Sulla “lacunosità delle indagini e le numerose incongruenze emerse dall’esame della testimone oculare”, principale teste d’accusa per quel che riguarda la posizione di Nasta, ha battuto l'avvocato Orlando Sgambati, per il quale il suo assistito è completamente estraneo ai fatti.
“Il desiderio, assolutamente comprensibile, di assicurare i colpevoli alla giustizia – ha affermato - determina un grave errore, concretizzatosi nel non aver effettuato ulteriori accertamenti che, ove mai fatti, avrebbero evitato l’arresto del predetto. Non si fa riferimento alle piste alternative, ma a mancati approfondimenti investigativi”. Perchè – ha proseguito - “una volta individuato il Nasta come soggetto asseritamente alla guida dell’auto dalla quale sarebbero stati esplosi i colpi che attinsero mortalmente la vittima, sarebbe stato doveroso esperire ulteriori accertamenti. In particolare, provare a rintracciare tracce biologiche dell'imputato all’interno dell’auto che,secondo l’impostazione accusatoria, avrebbe guidato (si pensi a un capello, a una fibra dei capi di abbigliamento indossati, alle svariate impronte digitali che avrebbe lasciato ove mai fosse stato effettivamente il conducente del veicolo). Tutto ciò non risulta essere stato fatto, nonostante il sequestro dell’auto”.
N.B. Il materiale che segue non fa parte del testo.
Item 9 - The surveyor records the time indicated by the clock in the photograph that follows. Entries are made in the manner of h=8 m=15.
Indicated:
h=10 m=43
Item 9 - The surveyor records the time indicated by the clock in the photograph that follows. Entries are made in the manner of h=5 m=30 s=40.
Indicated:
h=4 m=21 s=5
Ecco perchè, “sotto tale profilo, è di palmare evidenza che le indagini effettuate prestino il fianco a qualche perplessità, con la ovvia conseguenza che i dubbi, evidenti fin dalla fase delle indagini, lungi dall’essere fugati sono, in realtà, acuiti”. Secondo Sgambati, “la richiesta di ergastolo non potrà essere recepita anche e soprattutto per le dichiarazioni della testimone, che si caratterizzano per profili di genericità nella fase delle indagini (è lei stessa, infatti, a dire di non essere sicura del riconoscimento effettuato, dando la percentuale del 70/80%) e per profili di mendacio in sede dibattimentale. Sotto quest’ultimo profilo, pare opportuno evidenziare che la teste, nell’indicare il momento in cui avrebbe visto e memorizzato i tratti somatici del soggetto alla guida dell’auto, parla di una manovra di retromarcia che rappresenta l’antefatto della successiva individuazione fotografica”.
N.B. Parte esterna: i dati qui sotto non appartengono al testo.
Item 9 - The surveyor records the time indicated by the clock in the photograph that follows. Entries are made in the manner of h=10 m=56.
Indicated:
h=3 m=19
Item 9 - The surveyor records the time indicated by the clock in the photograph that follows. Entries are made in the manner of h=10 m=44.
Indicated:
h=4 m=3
Una manovra di retrocessione “che è, tuttavia, seccamente smentita dal Gps e, indirettamente, dalle deposizioni rese dai carabinieri. Essendo smentito per tabulas che l’auto vista dalla testimone abbia fatto la anzidetta manovra ( presupposto, lo si ripete, della successiva individuazione fotografica ), perde di valore e di credibilità tutto il narrato.In definitiva, non è in dubbio che la signora abbia visto, quanto cosa sia riuscita a vedere”.
Si torna in aula il 28 aprile: spazio agli interventi degli avvocati Mario Palmieri, per Massaro, e Angelo Raucci, per Nasta, e alla sentenza.